ACTIVITY: Recast every line of text in the records below as a Markdown table with the columns "Row" and "Line", numbering the rows in order and omitting blank lines. Leave the pictures out of the answer.

DATA EXCERPTS:
▼▼▼
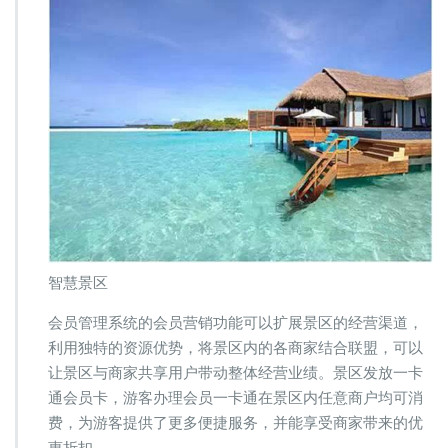
智慧景区
会员管理系统的会员营销功能可以扩展景区的经营渠道，
利用独特的资源优势，将景区内的各商家结合联盟，可以
让景区与商家共享用户带动整体经营业绩。景区发放一卡
通会员卡，游客办理会员一卡通在景区内任意商户均可消
费，为游客提供了更多便捷服务，并能享受商家带来的优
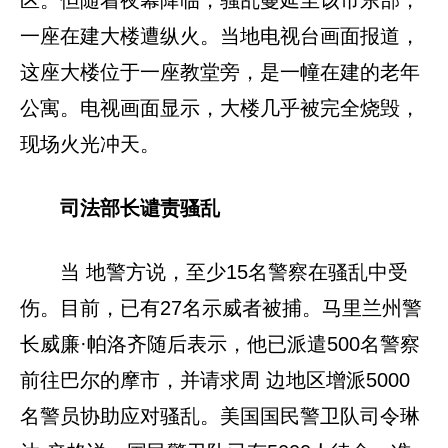
区。但随着夜幕降临，骚乱蔓延至该市东部，
一座在建大楼遭纵火。当地电视台画面报道，
这座大楼位于一座教堂旁，是一幢在建的老年
公寓。电视画面显示，大楼几乎被完全烧毁，
现场火光冲天。
司法部长谴责骚乱
当 地警方说，至少15名警察在骚乱中受
伤。目前，已有27名示威者被捕。马里兰州警
长威廉·帕洛齐随后表示，他已派遣500名警察
前往巴尔的摩市，并请求周 边地区增派5000
名警员协助应对骚乱。美国国民警卫队司令琳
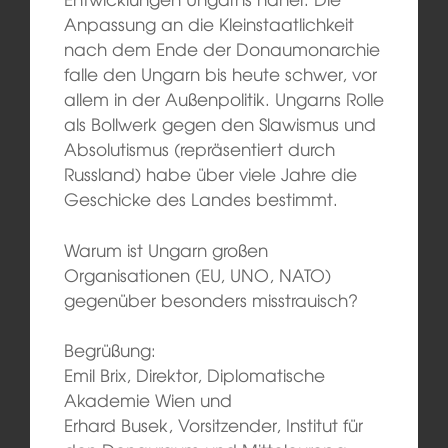
Anpassung an die Kleinstaatlichkeit
nach dem Ende der Donaumonarchie
falle den Ungarn bis heute schwer, vor
allem in der Außenpolitik. Ungarns Rolle
als Bollwerk gegen den Slawismus und
Absolutismus (repräsentiert durch
Russland) habe über viele Jahre die
Geschicke des Landes bestimmt.
Warum ist Ungarn großen
Organisationen (EU, UNO, NATO)
gegenüber besonders misstrauisch?
Begrüßung:
Emil Brix, Direktor, Diplomatische
Akademie Wien und
Erhard Busek, Vorsitzender, Institut für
▲▲▲
SOLUTION TO THIS PROBLEM:
| Row | Line |
|---|---|
| 1 | 智慧景区 |
| 2 | 会员管理系统的会员营销功能可以扩展景区的经营渠道， |
| 3 | 利用独特的资源优势，将景区内的各商家结合联盟，可以 |
| 4 | 让景区与商家共享用户带动整体经营业绩。景区发放一卡 |
| 5 | 通会员卡，游客办理会员一卡通在景区内任意商户均可消 |
| 6 | 费，为游客提供了更多便捷服务，并能享受商家带来的优 |
| 7 | 区。但随着夜幕降临，骚乱蔓延至该市东部， |
| 8 | 一座在建大楼遭纵火。当地电视台画面报道， |
| 9 | 这座大楼位于一座教堂旁，是一幢在建的老年 |
| 10 | 公寓。电视画面显示，大楼几乎被完全烧毁， |
| 11 | 现场火光冲天。 |
| 12 | 司法部长谴责骚乱 |
| 13 | 当 地警方说，至少15名警察在骚乱中受 |
| 14 | 伤。目前，已有27名示威者被捕。马里兰州警 |
| 15 | 长威廉·帕洛齐随后表示，他已派遣500名警察 |
| 16 | 前往巴尔的摩市，并请求周 边地区增派5000 |
| 17 | 名警员协助应对骚乱。美国国民警卫队司令琳 |
| 18 | Anpassung an die Kleinstaatlichkeit |
| 19 | nach dem Ende der Donaumonarchie |
| 20 | falle den Ungarn bis heute schwer, vor |
| 21 | allem in der Außenpolitik. Ungarns Rolle |
| 22 | als Bollwerk gegen den Slawismus und |
| 23 | Absolutismus (repräsentiert durch |
| 24 | Russland) habe über viele Jahre die |
| 25 | Geschicke des Landes bestimmt. |
| 26 | Warum ist Ungarn großen |
| 27 | Organisationen (EU, UNO, NATO) |
| 28 | gegenüber besonders misstrauisch? |
| 29 | Begrüßung: |
| 30 | Emil Brix, Direktor, Diplomatische |
| 31 | Akademie Wien und |
| 32 | Erhard Busek, Vorsitzender, Institut für |